» How to complete this task
Exactly the lines from the first line of the records to the line holding "Specially Designated Nationals" should be duplicated, and nothing more; pictures stay out.

» Data provided
==============================
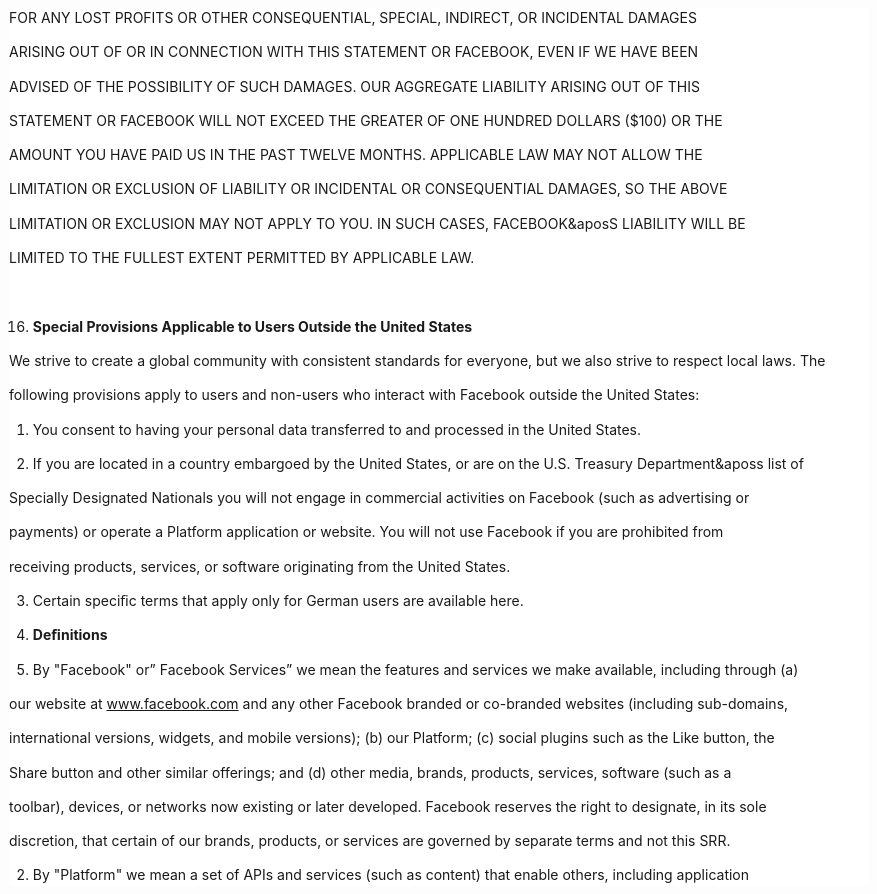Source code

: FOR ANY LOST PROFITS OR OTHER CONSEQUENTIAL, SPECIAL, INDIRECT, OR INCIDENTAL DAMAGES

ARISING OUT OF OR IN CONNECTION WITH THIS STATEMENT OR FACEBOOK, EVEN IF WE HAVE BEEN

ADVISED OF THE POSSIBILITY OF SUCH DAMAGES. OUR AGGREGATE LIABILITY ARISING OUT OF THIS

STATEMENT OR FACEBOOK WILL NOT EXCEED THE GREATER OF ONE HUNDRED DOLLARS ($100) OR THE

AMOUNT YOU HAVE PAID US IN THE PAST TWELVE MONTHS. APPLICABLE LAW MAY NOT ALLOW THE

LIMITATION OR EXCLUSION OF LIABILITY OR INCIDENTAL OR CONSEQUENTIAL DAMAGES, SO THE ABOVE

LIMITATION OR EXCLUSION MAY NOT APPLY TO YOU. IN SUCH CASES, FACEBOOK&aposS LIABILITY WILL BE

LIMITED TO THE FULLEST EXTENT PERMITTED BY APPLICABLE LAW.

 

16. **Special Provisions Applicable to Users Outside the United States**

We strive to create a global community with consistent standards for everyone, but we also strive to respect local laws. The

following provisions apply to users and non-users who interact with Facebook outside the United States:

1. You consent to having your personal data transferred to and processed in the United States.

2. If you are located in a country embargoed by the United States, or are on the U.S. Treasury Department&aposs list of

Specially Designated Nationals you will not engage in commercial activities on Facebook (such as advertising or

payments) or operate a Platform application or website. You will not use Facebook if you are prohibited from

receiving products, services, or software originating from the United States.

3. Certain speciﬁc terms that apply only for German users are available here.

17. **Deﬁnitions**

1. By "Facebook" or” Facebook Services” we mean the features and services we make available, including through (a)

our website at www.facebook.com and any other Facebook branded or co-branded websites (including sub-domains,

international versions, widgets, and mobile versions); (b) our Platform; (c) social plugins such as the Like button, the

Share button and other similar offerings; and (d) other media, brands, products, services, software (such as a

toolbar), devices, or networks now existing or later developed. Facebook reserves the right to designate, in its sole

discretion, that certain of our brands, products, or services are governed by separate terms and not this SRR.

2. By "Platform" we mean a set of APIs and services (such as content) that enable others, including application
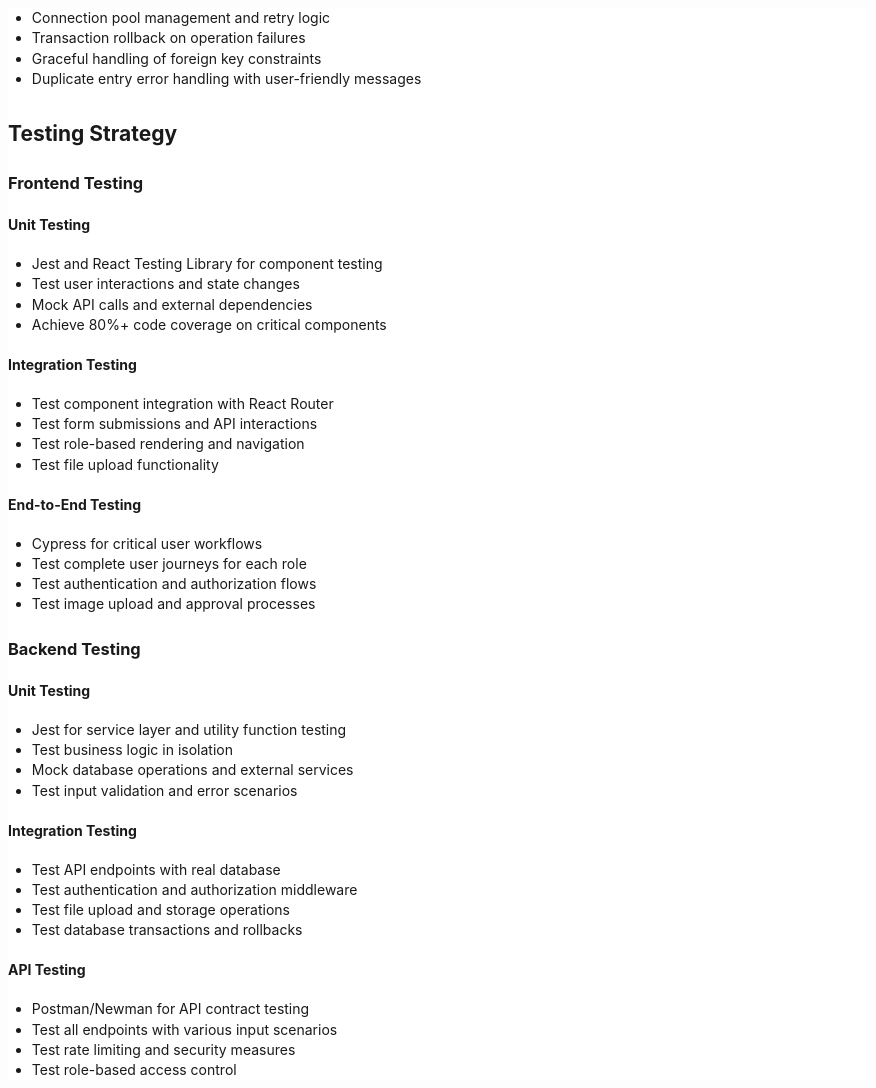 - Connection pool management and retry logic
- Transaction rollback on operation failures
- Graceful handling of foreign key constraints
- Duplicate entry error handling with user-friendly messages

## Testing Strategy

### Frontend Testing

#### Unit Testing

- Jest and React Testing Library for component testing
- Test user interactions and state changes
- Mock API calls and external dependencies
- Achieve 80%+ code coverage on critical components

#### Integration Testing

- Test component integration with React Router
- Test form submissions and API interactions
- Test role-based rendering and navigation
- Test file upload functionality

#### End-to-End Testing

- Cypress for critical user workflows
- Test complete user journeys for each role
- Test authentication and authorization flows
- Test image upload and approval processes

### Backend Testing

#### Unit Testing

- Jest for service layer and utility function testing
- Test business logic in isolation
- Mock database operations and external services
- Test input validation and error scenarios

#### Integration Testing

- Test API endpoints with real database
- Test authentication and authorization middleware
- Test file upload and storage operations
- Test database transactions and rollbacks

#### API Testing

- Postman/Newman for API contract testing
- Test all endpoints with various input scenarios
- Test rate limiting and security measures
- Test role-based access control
==============================
» Response to the task
Source code

: FOR ANY LOST PROFITS OR OTHER CONSEQUENTIAL, SPECIAL, INDIRECT, OR INCIDENTAL DAMAGES

ARISING OUT OF OR IN CONNECTION WITH THIS STATEMENT OR FACEBOOK, EVEN IF WE HAVE BEEN

ADVISED OF THE POSSIBILITY OF SUCH DAMAGES. OUR AGGREGATE LIABILITY ARISING OUT OF THIS

STATEMENT OR FACEBOOK WILL NOT EXCEED THE GREATER OF ONE HUNDRED DOLLARS ($100) OR THE

AMOUNT YOU HAVE PAID US IN THE PAST TWELVE MONTHS. APPLICABLE LAW MAY NOT ALLOW THE

LIMITATION OR EXCLUSION OF LIABILITY OR INCIDENTAL OR CONSEQUENTIAL DAMAGES, SO THE ABOVE

LIMITATION OR EXCLUSION MAY NOT APPLY TO YOU. IN SUCH CASES, FACEBOOK&aposS LIABILITY WILL BE

LIMITED TO THE FULLEST EXTENT PERMITTED BY APPLICABLE LAW.

 

16. **Special Provisions Applicable to Users Outside the United States**

We strive to create a global community with consistent standards for everyone, but we also strive to respect local laws. The

following provisions apply to users and non-users who interact with Facebook outside the United States:

1. You consent to having your personal data transferred to and processed in the United States.

2. If you are located in a country embargoed by the United States, or are on the U.S. Treasury Department&aposs list of

Specially Designated Nationals you will not engage in commercial activities on Facebook (such as advertising or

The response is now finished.